I’m so sick of all these things that I just sighed. Yes, the familiar anxious feeling was stirring in my stomach again and I still am feeling anxious. I have honestly grown to loathe this feeling. However, I know this is inevitable and it is my battle to fight. Breathe in, and breathe out.
Skipping through all my breakdowns and sad guitar songs, I decided to talk to my dad privately. I tugged on his arm and pulled him into the bedroom gently for a chat. What unfolded was something very impetuous…? (Is this how you use this word…) Basically, my main point was to tell him that he shouldn’t be responsible for other people’s feelings. If not, why would he be so worried about what the neighbours would think? Like hello, codependent much!

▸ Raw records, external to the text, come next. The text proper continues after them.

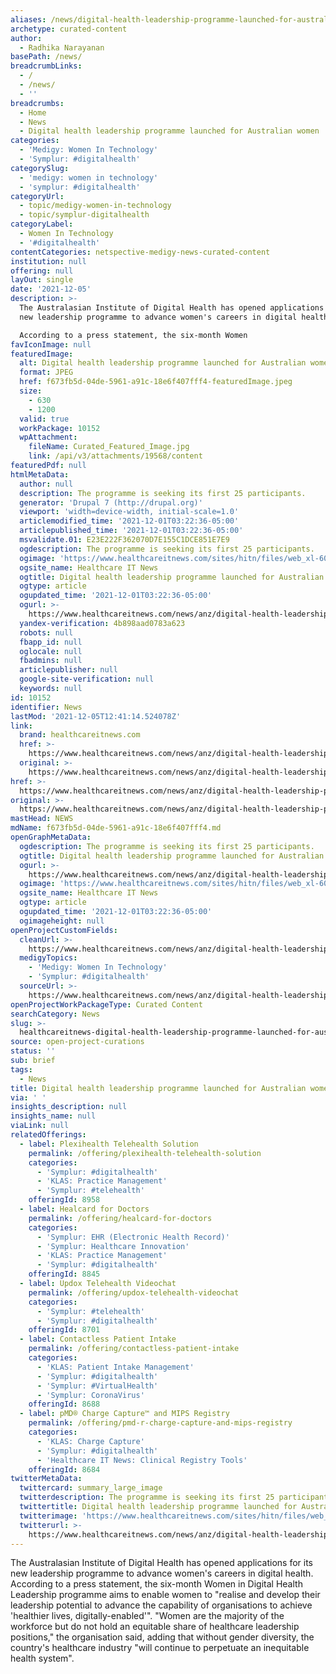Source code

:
```yaml
---
aliases: /news/digital-health-leadership-programme-launched-for-australian-women
archetype: curated-content
author:
  - Radhika Narayanan
basePath: /news/
breadcrumbLinks:
  - /
  - /news/
  - ''
breadcrumbs:
  - Home
  - News
  - Digital health leadership programme launched for Australian women
categories:
  - 'Medigy: Women In Technology'
  - 'Symplur: #digitalhealth'
categorySlug:
  - 'medigy: women in technology'
  - 'symplur: #digitalhealth'
categoryUrl:
  - topic/medigy-women-in-technology
  - topic/symplur-digitalhealth
categoryLabel:
  - Women In Technology
  - '#digitalhealth'
contentCategories: netspective-medigy-news-curated-content
institution: null
offering: null
layOut: single
date: '2021-12-05'
description: >-
  The Australasian Institute of Digital Health has opened applications for its
  new leadership programme to advance women's careers in digital health.

  According to a press statement, the six-month Women 
favIconImage: null
featuredImage:
  alt: Digital health leadership programme launched for Australian women
  format: JPEG
  href: f673fb5d-04de-5961-a91c-18e6f407fff4-featuredImage.jpeg
  size:
    - 630
    - 1200
  valid: true
  workPackage: 10152
  wpAttachment:
    fileName: Curated_Featured_Image.jpg
    link: /api/v3/attachments/19568/content
featuredPdf: null
htmlMetaData:
  author: null
  description: The programme is seeking its first 25 participants.
  generator: 'Drupal 7 (http://drupal.org)'
  viewport: 'width=device-width, initial-scale=1.0'
  articlemodified_time: '2021-12-01T03:22:36-05:00'
  articlepublished_time: '2021-12-01T03:22:36-05:00'
  msvalidate.01: E23E222F362070D7E155C1DCE851E7E9
  ogdescription: The programme is seeking its first 25 participants.
  ogimage: 'https://www.healthcareitnews.com/sites/hitn/files/web_xl-601798735.jpg'
  ogsite_name: Healthcare IT News
  ogtitle: Digital health leadership programme launched for Australian women
  ogtype: article
  ogupdated_time: '2021-12-01T03:22:36-05:00'
  ogurl: >-
    https://www.healthcareitnews.com/news/anz/digital-health-leadership-programme-launched-australian-women
  yandex-verification: 4b898aad0783a623
  robots: null
  fbapp_id: null
  oglocale: null
  fbadmins: null
  articlepublisher: null
  google-site-verification: null
  keywords: null
id: 10152
identifier: News
lastMod: '2021-12-05T12:41:14.524078Z'
link:
  brand: healthcareitnews.com
  href: >-
    https://www.healthcareitnews.com/news/anz/digital-health-leadership-programme-launched-australian-women
  original: >-
    https://www.healthcareitnews.com/news/anz/digital-health-leadership-programme-launched-australian-women
href: >-
  https://www.healthcareitnews.com/news/anz/digital-health-leadership-programme-launched-australian-women
original: >-
  https://www.healthcareitnews.com/news/anz/digital-health-leadership-programme-launched-australian-women
mastHead: NEWS
mdName: f673fb5d-04de-5961-a91c-18e6f407fff4.md
openGraphMetaData:
  ogdescription: The programme is seeking its first 25 participants.
  ogtitle: Digital health leadership programme launched for Australian women
  ogurl: >-
    https://www.healthcareitnews.com/news/anz/digital-health-leadership-programme-launched-australian-women
  ogimage: 'https://www.healthcareitnews.com/sites/hitn/files/web_xl-601798735.jpg'
  ogsite_name: Healthcare IT News
  ogtype: article
  ogupdated_time: '2021-12-01T03:22:36-05:00'
  ogimageheight: null
openProjectCustomFields:
  cleanUrl: >-
    https://www.healthcareitnews.com/news/anz/digital-health-leadership-programme-launched-australian-women
  medigyTopics:
    - 'Medigy: Women In Technology'
    - 'Symplur: #digitalhealth'
  sourceUrl: >-
    https://www.healthcareitnews.com/news/anz/digital-health-leadership-programme-launched-australian-women
openProjectWorkPackageType: Curated Content
searchCategory: News
slug: >-
  healthcareitnews-digital-health-leadership-programme-launched-for-australian-women
source: open-project-curations
status: ''
sub: brief
tags:
  - News
title: Digital health leadership programme launched for Australian women
via: ' '
insights_description: null
insights_name: null
viaLink: null
relatedOfferings:
  - label: Plexihealth Telehealth Solution
    permalink: /offering/plexihealth-telehealth-solution
    categories:
      - 'Symplur: #digitalhealth'
      - 'KLAS: Practice Management'
      - 'Symplur: #telehealth'
    offeringId: 8958
  - label: Healcard for Doctors
    permalink: /offering/healcard-for-doctors
    categories:
      - 'Symplur: EHR (Electronic Health Record)'
      - 'Symplur: Healthcare Innovation'
      - 'KLAS: Practice Management'
      - 'Symplur: #digitalhealth'
    offeringId: 8845
  - label: Updox Telehealth Videochat
    permalink: /offering/updox-telehealth-videochat
    categories:
      - 'Symplur: #telehealth'
      - 'Symplur: #digitalhealth'
    offeringId: 8701
  - label: Contactless Patient Intake
    permalink: /offering/contactless-patient-intake
    categories:
      - 'KLAS: Patient Intake Management'
      - 'Symplur: #digitalhealth'
      - 'Symplur: #VirtualHealth'
      - 'Symplur: CoronaVirus'
    offeringId: 8688
  - label: pMD® Charge Capture™ and MIPS Registry
    permalink: /offering/pmd-r-charge-capture-and-mips-registry
    categories:
      - 'KLAS: Charge Capture'
      - 'Symplur: #digitalhealth'
      - 'Healthcare IT News: Clinical Registry Tools'
    offeringId: 8684
twitterMetaData:
  twittercard: summary_large_image
  twitterdescription: The programme is seeking its first 25 participants.
  twittertitle: Digital health leadership programme launched for Australian women
  twitterimage: 'https://www.healthcareitnews.com/sites/hitn/files/web_xl-601798735.jpg'
  twitterurl: >-
    https://www.healthcareitnews.com/news/anz/digital-health-leadership-programme-launched-australian-women
---
```

<p>The Australasian Institute of Digital Health has opened applications for its new leadership programme to advance women's careers in digital health.
According to a press statement, the six-month Women in Digital Health Leadership programme aims to enable women to "realise and develop their leadership potential to advance the capability of organisations to achieve 'healthier lives, digitally-enabled'".
"Women are the majority of the workforce but do not hold an equitable share of healthcare leadership positions," the organisation said, adding that without gender diversity, the country's healthcare industry "will continue to perpetuate an inequitable health system".</p>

Okay anyway he brought in a lot of oh your mom this your mom that and even cultural aspects such as Asian societies having a lot of unwritten rules and that some things cannot be said. Such as asking when someone is gonna have baby because that would be insensitive and hurting other people’s feelings. …
I’m just done, because ultimately I know very well that he is struggling with this. He literally pleases other people. I know this. Because I am his product. Fuck yes! (Sorry for the sarcasm but I’m still a little affected.) I think he didn’t understand what I meant by “not being responsible for other people’s feelings” because all he brought in was how he has seen other people talking bad about other people and how my mom has hurt other people and other people told my dad about my mom. I shoved that aside because it’s just beating around the bush talk.
This whole conversation left me feeling oddly one-sided. Why? Because I’ve never talked to my dad as an equal before. Equal as in, me having the chance to give my opinions and advice. I’m always the yes girl sitting there prettily and nodding my head to whatever he is churning out. You need to do this, you need to do that.
This time, I put my foot down. I want to be myself. I will say what is on my mind. I will talk to you like an equal, even though I am daftly afraid of you.
And I actually gave him some wisdom I’ve bagged along the arduous journey of self-awareness. All the therapy sessions and the counselling sessions.
I told him that communication is possible. It’s just that he has given up. He said, “So you tell me how to communicate when we’re like this?” And I said, express your needs directly. State your intention clearly. Don’t beat around the push. Go straight to the point. That is how it is possible. Say, “Next time, don’t say those things to the neighbour”. Instead of pushing the point that I am right and that “she did say those things to the neighbour.” He was kind of speechless and had nothing to say against my advice.
I am still feeling a little jittery because I’m fighting the brain conditioning I’ve had since childhood. I still get anxious easily. But all I know is that if I keep quiet anymore in this house I will lose my sanity. I repeat. I will lose my sanity.
But I know that I’ll be okay. I will survive and stand up tall again and again.